Salvador Allende triunfa en las elecciones presidenciales en septiembre de 1970. Cualquiera de nosotros tiene de sobra claro que tras las huestes allendistas existía un apoyo fuerte, rico, importante del mundo del arte y la cultura, no solo a nivel nacional sino incluso desde fuera de nuestras fronteras. La música, quizá, emerja en primera línea, con casi todas las figuras de la llamada nueva canción chilena como simpatizantes, o bien francos adeptos a la Unidad Popular. Pero Roberto Matta, el gran pintor latinoamericano del siglo XX, manifestó un entusiasmo simplemente imbatible durante esos mil días del gobierno de Allende y jugó un rol que hoy es probable que se nos pierda un tanto de vista.
Matta, radicado en Europa desde hacía décadas, está de vuelta en Chile ya en noviembre del 70. Participará no solo en las actividades directamente vinculadas con el cambio de mando, sino en varias otras, de distinta naturaleza, como una visita a las minas de Lota y Coronel, o una cena de homenaje a su colega Nemesio Antúnez, por su nombramiento como director del Museo de Bellas Artes. En este festivo y suponemos sobradamente regado encuentro, coincide con la otra gran figura viva de la cultura local, Pablo Neruda.
A mediados de los 30, apenas veinteañero, el pintor había caído rendido ante la Mistral, al punto, según propia confesión, de pedirle la mano. Con el otro Nobel nacional, la cercanía no llegará ciertamente a un nivel similar.
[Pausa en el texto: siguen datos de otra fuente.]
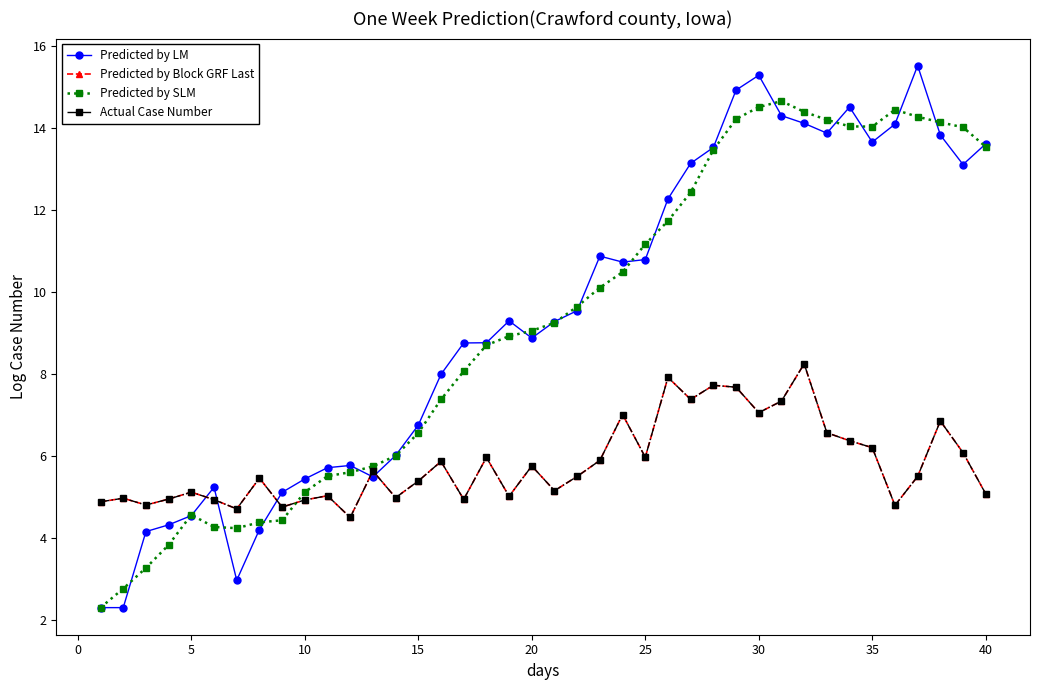

Is this an area chart (filled region under the line)?

No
Matta se declara socialista y se desenvuelve como tal bien a su modo, lejos de toda etiqueta o molde partidista y, por tanto, harto lejos de la recalcitrante conducta y filiación nerudiana. Sin embargo, ambas personalidades convergen. En enero de 1971, Matta está nuevamente de vuelta en Chile y nuevamente su agenda se repleta de actividades. Entre estas, una que resulta particularmente significativa, y, para este territorio, cargada de resonancias: el pintor visita al poeta en su casa de Isla Negra.
Existe muy poca información disponible de ese encuentro. El asunto, una suerte de acontecimiento de primera magnitud a reducida escala, tiene suficiente substancia para escribir una novela entera. Neruda está a pocas semanas de partir a París a asumir su cargo como embajador. Matta, que hace ya rato es considerado una de las grandes personalidades de la pintura mundial, bordeando los sesenta, incombustible, exuda vitalidad, parte a encontrarse con el poeta. La tarea diplomática de este, que se avecina, amerita una conversación en profundidad. Hay planes, proyectos, por montones. Chile concentra las miradas del mundo; la cultura, bajo la asistencia de estos dos artistas de estatura no solo continental, sino planetaria, jugará en este nuevo camino que se inicia un rol de relevancia, como nunca antes. El punto elegido para este diálogo: Isla Negra. Como una forma de dejar testimonio de la unión, de la convergencia, se dejan fotografiar bajo un intenso sol estival en un efusivo apretón de manos.
Estamos encima de que se cumpla medio siglo de este, uno de los grandes sucesos de la historia de Chile. Esa clase de sucesos que quedan por encima de interpretaciones, de cuestiones de gusto, de relativizaciones ideológicas. De cuando O’Higgins acude con un brazo en cabestrillo a saludar al victorioso San Martín -difícilmente podría haber hecho de otro modo atendiendo a que la intervención del argentino le había salvado el pellejo- existen sobrados reportes, literatura, hasta más de un cuadro hay pintado. En cambio, de este otro encuentro entre dos connacionales, dos de las personalidades que más han ayudado a ganarse un lugar en el mapa a esta periférica franja de tierra nuestra, hay apenas una vieja y deteriorada fotografía.
Lo que, al menos, nos queda claro a los locales es que ya entonces, medio siglo atrás, nuestro litoral se erguía como el territorio predilecto del arte y la cultura de este país.